If you work in a charity and willing to share with me a few years of unprompted awareness polling data, please contact me!

Sean

Tuesday, September 15, 2009

Now is not the time to be tight on professional development

Over the past couple of months I have been to a ton of workshops to learn. To learn about marketing, fundraising, communications and Twitter. I'll tell you more about Twitter and other social networking experiments another time, today I want to talk about learning.

While there is talk of the economy recovering, it looks like it's going to be a long while yet before things are rosy again. And there are stories of nonprofits cutting costs in different areas, some of this makes sense and some is plain madness.

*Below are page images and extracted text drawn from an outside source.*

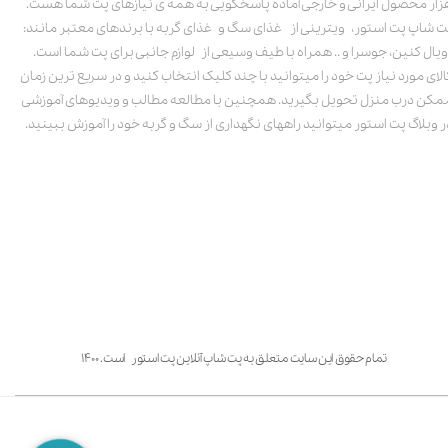
زار محصول ایرانی و خارجی آماده پاسخگویی به همه ی نیازهای پت شما هست.
ت شاپ پت استور، ویترینی از غذای سگ و غذای گربه با برندهای معتبر مانند:
ویال کنین، جوسرا و .. همراه با طیف وسیعی از لوازم جانبی برای پت شما است.
الای مورد نیاز پت خود را میتوانید با چند کلیک انتخاب کنید و در سریع ترین زمان
مکن درب منزل تحویل بگیرید. همچنین با مطالعه مطالب و ویدیوهای آموزشی
ر وبلاگ پت استور میتوانید راههای نگهداری از سگ و گربه خود را آموزش ببینید.
تمام حقوق این سایت متعلق به پت شاپ آنلاین پت استور است. ۱۴۰۰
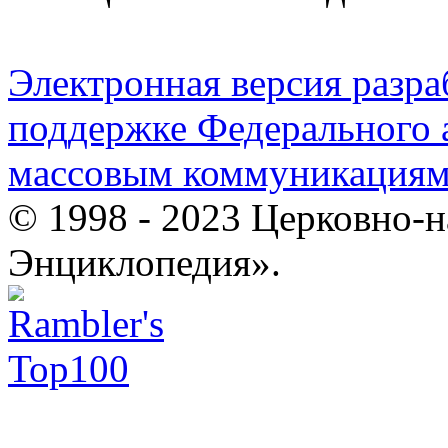
Электронная версия разр
поддержке Федерального а
массовым коммуникация
© 1998 - 2023 Церковно-
Энциклопедия».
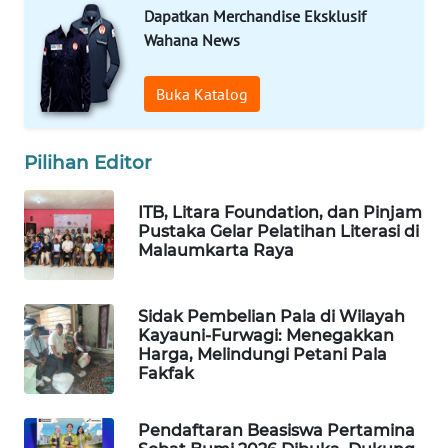
Dapatkan Merchandise Eksklusif
Wahana News
WAHANA
SPORT
Buka Katalog
WAHANA
UMKM
Pilihan Editor
WAHANA
SELEB
ITB, Litara Foundation, dan Pinjam
Pustaka Gelar Pelatihan Literasi di
Malaumkarta Raya
WAHANA
PERSONA
Sidak Pembelian Pala di Wilayah
Kayauni-Furwagi: Menegakkan
WAHANA
Harga, Melindungi Petani Pala
OTOMOTIF
Fakfak
WAHANA
Pendaftaran Beasiswa Pertamina
HEALTH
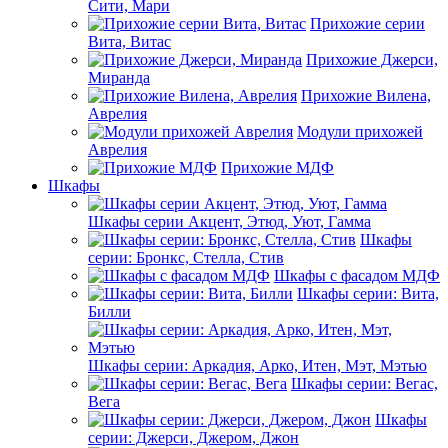
Сити, Мари
Прихожие серии
Вита, Витас
Прихожие Джерси,
Миранда
Прихожие Вилена,
Аврелия
Модули прихожей
Аврелия
Прихожие МДФ
Шкафы
Шкафы серии Акцент, Этюд, Уют, Гамма
Шкафы
серии: Бронкс, Стелла, Стив
Шкафы с фасадом МДФ
Шкафы серии: Вита,
Билли
Шкафы серии: Аркадия, Арко, Итен, Мэт, Мэтью
Шкафы серии: Вегас,
Вега
Шкафы
серии: Джерси, Джером, Джон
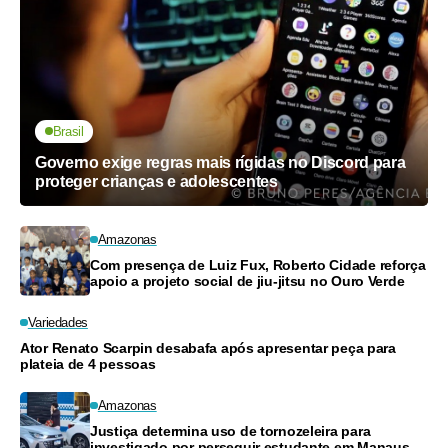
Brasil
Governo exige regras mais rígidas no Discord para
proteger crianças e adolescentes
Amazonas
Com presença de Luiz Fux, Roberto Cidade reforça
apoio a projeto social de jiu-jitsu no Ouro Verde
Variedades
Ator Renato Scarpin desabafa após apresentar peça para
plateia de 4 pessoas
Amazonas
Justiça determina uso de tornozeleira para
investigado por perseguir estudante em Manaus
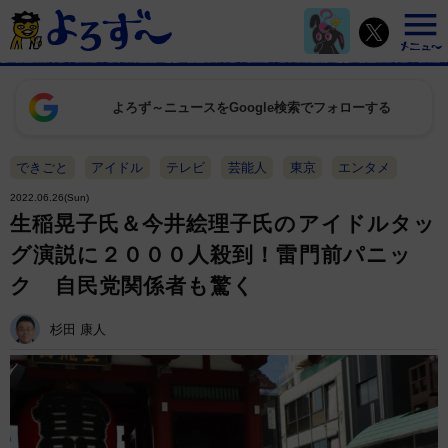
よろず～ニュースをGoogle検索でフォローする
できごと
アイドル
テレビ
芸能人
東京
エンタメ
2022.06.26(Sun)
生稲晃子氏＆今井絵理子氏のアイドルタッ
グ演説に２０００人殺到！雷門前パニッ
ク 自民党関係者も驚く
杉田 康人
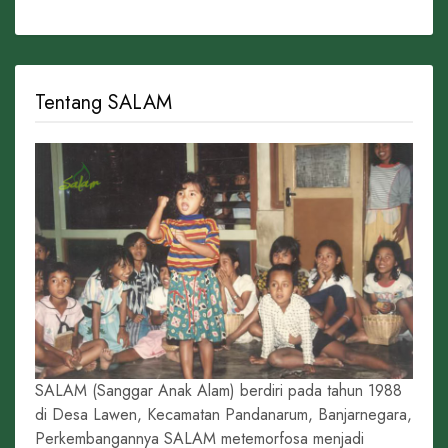
Tentang SALAM
SALAM (Sanggar Anak Alam) berdiri pada tahun 1988
di Desa Lawen, Kecamatan Pandanarum, Banjarnegara,
Perkembangannya SALAM metemorfosa menjadi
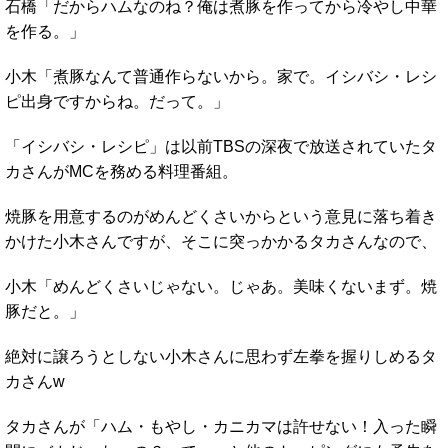
石橋「だからハムなのね？俺は煮豚を作ってから冷やし中華
を作る。」
小木「煮豚なんて普通作らないから。家で。イシバシ・レシ
ピ出身ですからね。だって。」
「イシバシ・レシピ」は以前TBSの深夜で放送されていたタ
カさんがMCを務める料理番組。
焼豚を用意するのがめんどくさいからという意見に落ち着き
かけた小木さんですが、そこに突っかかるタカさんなので、
小木「めんどくさいじゃない。じゃあ。美味くないまず。焼
豚だと。」
絶対に譲ろうとしない小木さんに思わず左拳を握りしめるタ
カさんw
タカさんが「ハム・もやし・カニカマは許せない！入った瞬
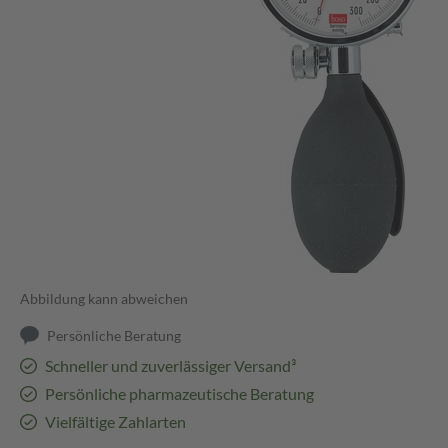
Abbildung kann abweichen
Persönliche Beratung
Schneller und zuverlässiger Versand³
Persönliche pharmazeutische Beratung
Vielfältige Zahlarten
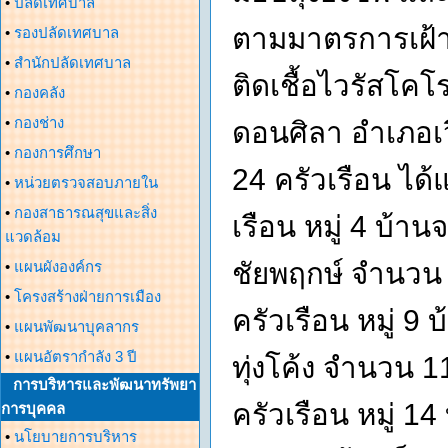
•
ปลัดเทศบาล
ตามมาตรการเฝ้
•
รองปลัดเทศบาล
•
สำนักปลัดเทศบาล
ติดเชื้อไวรัสโคโ
•
กองคลัง
•
กองช่าง
ดอนศิลา อำเภอเวี
•
กองการศึกษา
24 ครัวเรือน ได้
•
หน่วยตรวจสอบภายใน
•
กองสาธารณสุขและสิ่ง
เรือน หมู่ 4 บ้าน
แวดล้อม
ชัยพฤกษ์ จำนวน 
•
แผนผังองค์กร
•
โครงสร้างฝ่ายการเมือง
ครัวเรือน หมู่ 9
•
แผนพัฒนาบุคลากร
•
แผนอัตรากำลัง 3 ปี
ทุ่งโค้ง จำนวน 1
การบริหารและพัฒนาทรัพยา
ครัวเรือน หมู่ 1
การบุคคล
•
นโยบายการบริหาร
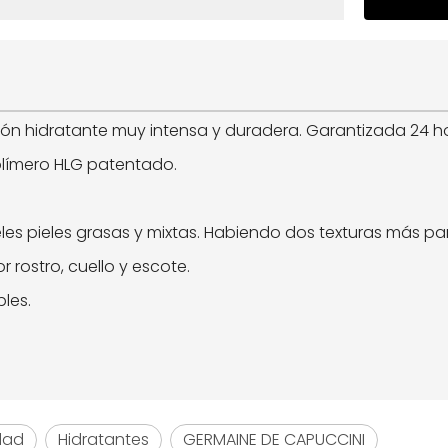
ión hidratante muy intensa y duradera. Garantizada 24 h
olímero HLG patentado.
eles pieles grasas y mixtas. Habiendo dos texturas más pa
rostro, cuello y escote.
les.
dad
Hidratantes
GERMAINE DE CAPUCCINI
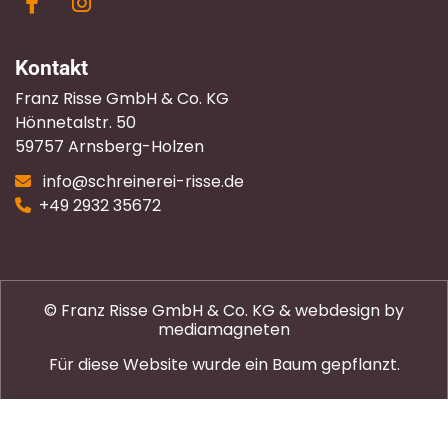
Kontakt
Franz Risse GmbH & Co. KG
Hönnetalstr. 50
59757 Arnsberg-Holzen
info@schreinerei-risse.de

+49 2932 35672

© Franz Risse GmbH & Co. KG & webdesign by
mediamagneten
Für diese Website wurde ein Baum gepflanzt.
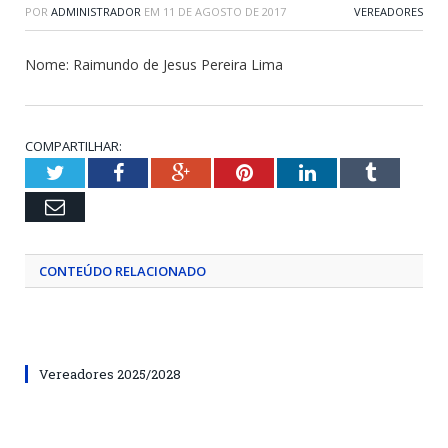
POR
ADMINISTRADOR
EM
11 DE AGOSTO DE 2017
VEREADORES
Nome: Raimundo de Jesus Pereira Lima
COMPARTILHAR:
Twitter
Facebook
Google+
Pinterest
LinkedIn
Tumblr
Email
CONTEÚDO RELACIONADO
Vereadores 2025/2028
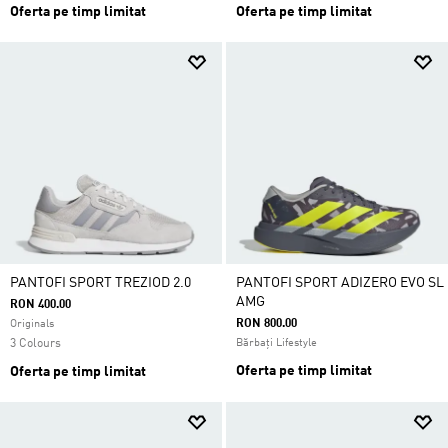
Oferta pe timp limitat
Oferta pe timp limitat
PANTOFI SPORT TREZIOD 2.0
PANTOFI SPORT ADIZERO EVO SL
AMG
RON 400.00
RON 800.00
Originals
3 Colours
Bărbați Lifestyle
Oferta pe timp limitat
Oferta pe timp limitat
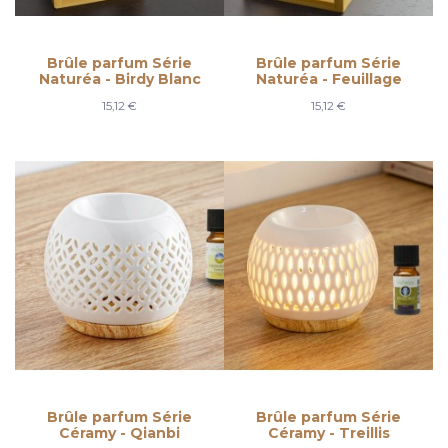
Brûle parfum Série
Brûle parfum Série
Naturéa - Birdy Blanc
Naturéa - Feuillage
15,12 €
15,12 €
Brûle parfum Série
Brûle parfum Série
Céramy - Qianbi
Céramy - Treillis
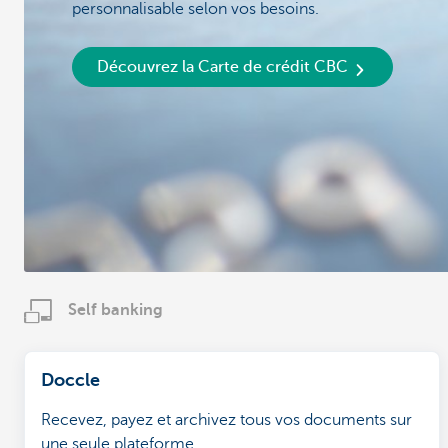
personnalisable selon vos besoins.
Découvrez la Carte de crédit CBC
Self banking
Doccle
Recevez, payez et archivez tous vos documents sur
une seule plateforme.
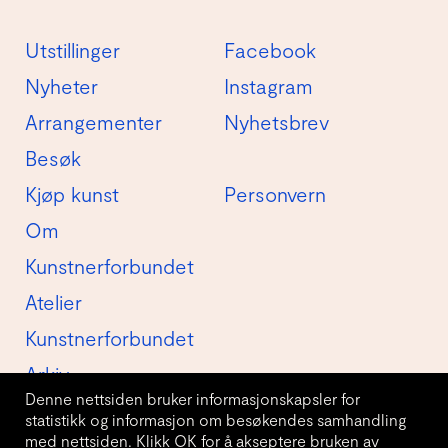
Utstillinger
Facebook
Nyheter
Instagram
Arrangementer
Nyhetsbrev
Besøk
Kjøp kunst
Personvern
Om
Kunstnerforbundet
Atelier
Kunstnerforbundet
Arkiv
Denne nettsiden bruker informasjonskapsler for
statistikk og informasjon om besøkendes samhandling
med nettsiden. Klikk OK for å akseptere bruken av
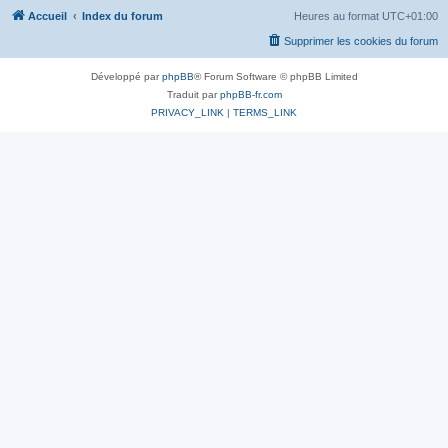
Accueil
Index du forum
Heures au format
UTC+01:00
Supprimer les cookies du forum
Développé par
phpBB
® Forum Software © phpBB Limited
Traduit par
phpBB-fr.com
PRIVACY_LINK
|
TERMS_LINK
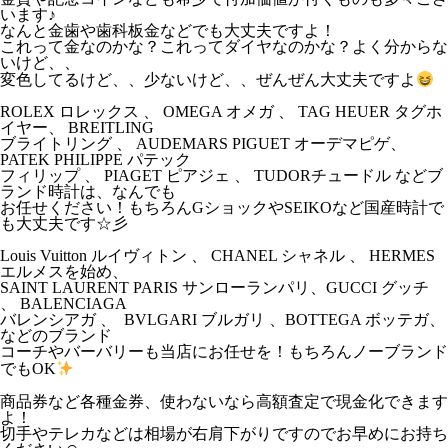
います♪
なんと金歯や歯科板金などでも大丈夫ですよ！
これって金なのかな？これってダイヤなのかな？よく分からな
いけど、、
変色してるけど、、少ないけど、、ぜんぜん大丈夫ですよ
ROLEX ロレックス 、 OMEGA オメガ 、 TAG HEUER タグホ
イヤー、 BREITLING
ブライトリング 、 AUDEMARS PIGUET オーデマピゲ、
PATEK PHILIPPE パテック
フィリップ 、 PIAGET ピアジェ 、 TUDORチュードル などブ
ランド時計は、なんでも
お任せください！もちろんGショックやSEIKOなど国産時計で
も大丈夫です☆彡
Louis Vuitton ルイヴィトン 、 CHANEL シャネル 、 HERMES
エルメスを始め、
SAINT LAURENT PARIS サンローランパリ、GUCCI グッチ
、 BALENCIAGA
バレンシアガ 、 BVLGARI ブルガリ 、BOTTEGA ボッテガ、
などのブランド
コーチやバーバリーも当店にお任せを！もちろんノーブランド
でもOK
商品券など各種金券、使わないなら高額査定で現金化できます
よ！
切手やテレカなどは相場が右肩下がりですのでお早めにお持ち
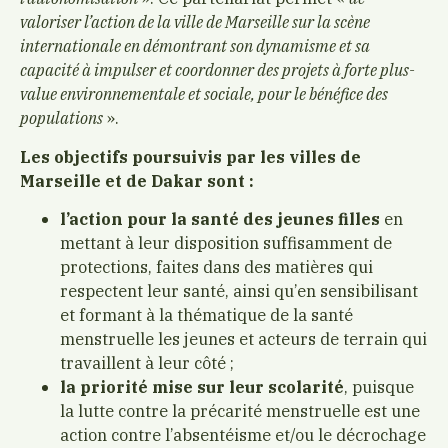
valoriser l’action de la ville de Marseille sur la scène
internationale en démontrant son dynamisme et sa
capacité à impulser et coordonner des projets à forte plus-
value environnementale et sociale, pour le bénéfice des
populations
».
Les objectifs poursuivis par les villes de
Marseille et de Dakar sont :
l’action pour la santé des jeunes filles
en
mettant à leur disposition suffisamment de
protections, faites dans des matières qui
respectent leur santé, ainsi qu’en sensibilisant
et formant à la thématique de la santé
menstruelle les jeunes et acteurs de terrain qui
travaillent à leur côté ;
la priorité mise sur leur scolarité
, puisque
la lutte contre la précarité menstruelle est une
action contre l’absentéisme et/ou le décrochage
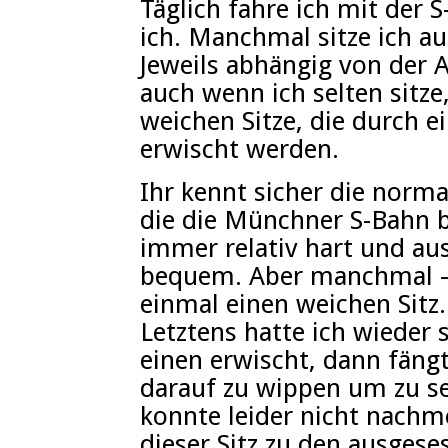
Täglich fahre ich mit der
ich. Manchmal sitze ich au
Jeweils abhängig von der A
auch wenn ich selten sitze,
weichen Sitze, die durch 
erwischt werden.
Ihr kennt sicher die norma
die die Münchner S-Bahn be
immer relativ hart und aus
bequem. Aber manchmal – 
einmal einen weichen Sitz.
Letztens hatte ich wieder
einen erwischt, dann fäng
darauf zu wippen um zu seh
konnte leider nicht nachm
dieser Sitz zu den ausgese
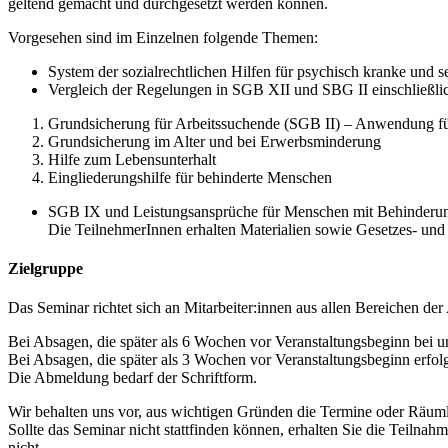
geltend gemacht und durchgesetzt werden können.
Vorgesehen sind im Einzelnen folgende Themen:
System der sozialrechtlichen Hilfen für psychisch kranke und 
Vergleich der Regelungen in SGB XII und SBG II einschließli
Grundsicherung für Arbeitssuchende (SGB II) – Anwendung fü
Grundsicherung im Alter und bei Erwerbsminderung
Hilfe zum Lebensunterhalt
Eingliederungshilfe für behinderte Menschen
SGB IX und Leistungsansprüche für Menschen mit Behinderung
Die TeilnehmerInnen erhalten Materialien sowie Gesetzes- und 
Zielgruppe
Das Seminar richtet sich an Mitarbeiter:innen aus allen Bereichen de
Bei Absagen, die später als 6 Wochen vor Veranstaltungsbeginn bei u
Bei Absagen, die später als 3 Wochen vor Veranstaltungsbeginn erfo
Die Abmeldung bedarf der Schriftform.
Wir behalten uns vor, aus wichtigen Gründen die Termine oder Räuml
Sollte das Seminar nicht stattfinden können, erhalten Sie die Teiln
nicht.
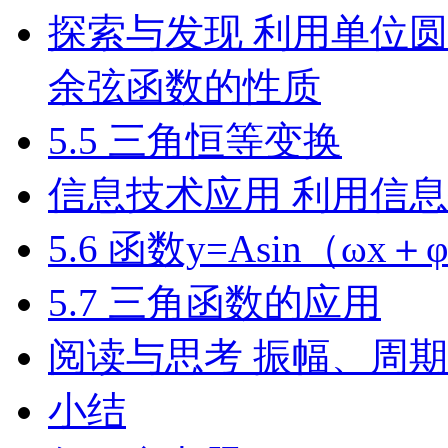
探索与发现 利用单位
余弦函数的性质
5.5 三角恒等变换
信息技术应用 利用信
5.6 函数y=Asin（ωx＋
5.7 三角函数的应用
阅读与思考 振幅、周
小结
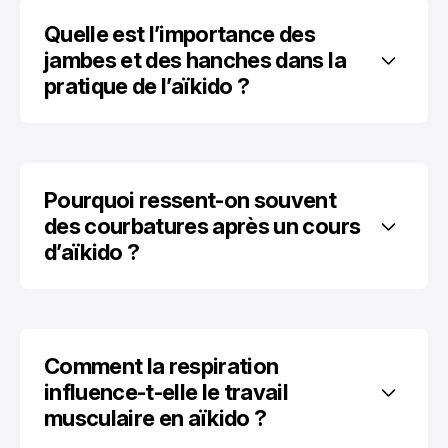
Quelle est l’importance des 
jambes et des hanches dans la 
pratique de l’aïkido ?
Pourquoi ressent-on souvent 
des courbatures après un cours 
d’aïkido ?
Comment la respiration 
influence-t-elle le travail 
musculaire en aïkido ?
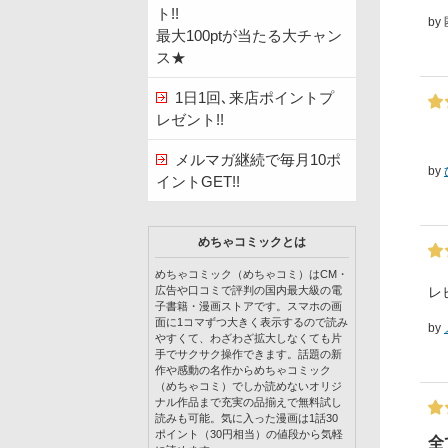
ト!!
by
最大100ptが当たる大チャン
ス★
1日1回､来店ポイントプ
レゼント!!
メルマガ継続で毎月10ポ
by
イントGET!!
めちゃコミックとは
めちゃコミック（めちゃコミ）はCM・
レ
広告や口コミで評判の国内最大級の電
子書籍・漫画ストアです。スマホの画
面に1コマずつ大きく表示するので読み
by
やすくて、わざわざ拡大しなくても片
手でサクサク操作できます。話題の新
作や感動の名作からめちゃコミック
（めちゃコミ）でしか読めないオリジ
ナル作品まで充実の品揃えで無料試し
読みも可能。気に入った漫画は1話30
ポイント（30円相当）の値段から気軽
全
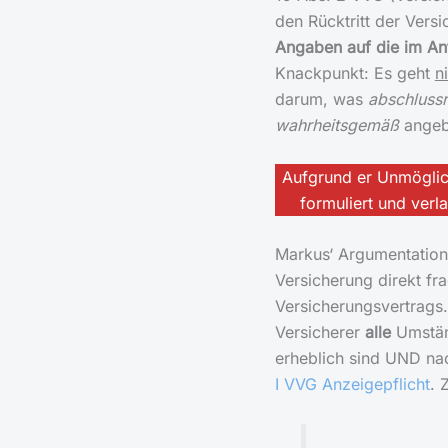
den Rücktritt der Versi
Angaben auf die im Ant
Knackpunkt: Es geht
n
darum, was
abschlussr
wahrheitsgemäß
angeb
Aufgrund er Unmöglich
formuliert und ver
Markus‘ Argumentation,
Versicherung direkt fr
Versicherungsvertrags.
Versicherer
alle
Umständ
erheblich sind UND nac
I VVG Anzeigepflicht
. Z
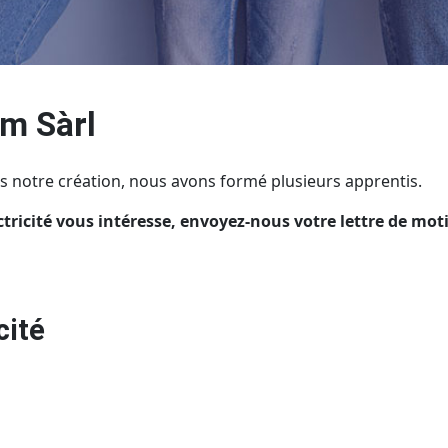
m Sàrl
is notre création, nous avons formé plusieurs apprentis.
tricité vous intéresse, envoyez-nous votre lettre de mot
cité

One area of madness is when it comes to training. I have just got back from the Bridge Conference in the USA, which is jointly run by AFP and DMA, the American equivalents of the FIA and ADMA. According to a friend, who is a USA commercial sponsor of that conference, they were hoping for 1,300 attendees but fell well short.

I was told that many North American conferences are suffering, and a series of workshops in Canada that used to be well attended had to be cancelled this year because of low attendance, the main reason being ‘the recession'.

Just two weeks before the Bridge Conference I was at the ADMA Forum in Sydney, with over 600 attendees - all but 12 from non-charities. Charities are one of the biggest sectors in spend on direct marketing, and at the conference were tons of direct marketing experts sharing results and information, yet hardly anybody from charities attended.

Is it because we think there is nothing to learn from the likes of Priceline, Forrester Research, SBS, Australia Post, ANZ, 3 Mobile, Lavender, Y&R and lots of others I reckon not. I suspect there are many at charities who have never heard of the ADMA Forum, but I also suspect that people at charities didn't go because of the price and tough choices about training opportunities.
Which one should I go to? Australasian Fundraising Forum, Pathways Australia workshops, MDU, FIA conference, Pareto presents, Xponential workshops, ADMA Forum ...?

I often hear charities that employ tens or hundreds of people, with a fundraising team in the double digits (who are responsible for raising millions) pleading poverty.

Guys, don't be tight - it is a false economy! Don't send everyone to everything, but make sure you have people at most of these things. Depending on earlybird/charity/member rates, ADMA Forum costs about $1,500-$2,000, FIA Conference about $1,000 and the Australasian Fundraising Forum about $770.

For all but the smallest of charities these rates should be peanuts - the return will well outweigh the costs. Attending just one event could make - or save - thousands of dollars. This is great value whether helping to develop a strategy, pulling realistic budgets together or even just for ideas on tactics.

Yes, there are books around, and great articles and blogs, consultants and peers. But conferences often provide tons of useful, practical and evidenced ideas you can put into practice. I know many will be cynical (we have all been to rubbish sessions at conferences) and perhaps some people think they won't learn from any of the speakers. I have been in fundraising for nearly two decades and provide training at many of these events, but I cannot think of one conference I have attended and not learned something really useful that could make my charity (and now clients) more money.

The problem is, many charities don't budget for training, or when they do it is minute. A good rule of thumb I tried to push through at my last charity job was to budget for 5%-10% of staff costs. My reasoning was that I would rather have 18 or 19 well trained staff than 20 not. And it could actually save you money in staff retention - people like to be trained and are therefore less likely to leave.

Of course, conferences are not the only training option, but I think conference attendance is a good litmus test of an organisation's attitude to professional development. In-house and on-the-job training is essential, but without external input, these alone will create an internal spiral of sameness, lack of innovation and eventually, termination.

You will notice my nom-du-blog is ‘Sean is always learning'. Because it pays to learn. But sometimes I have to pay to learn too.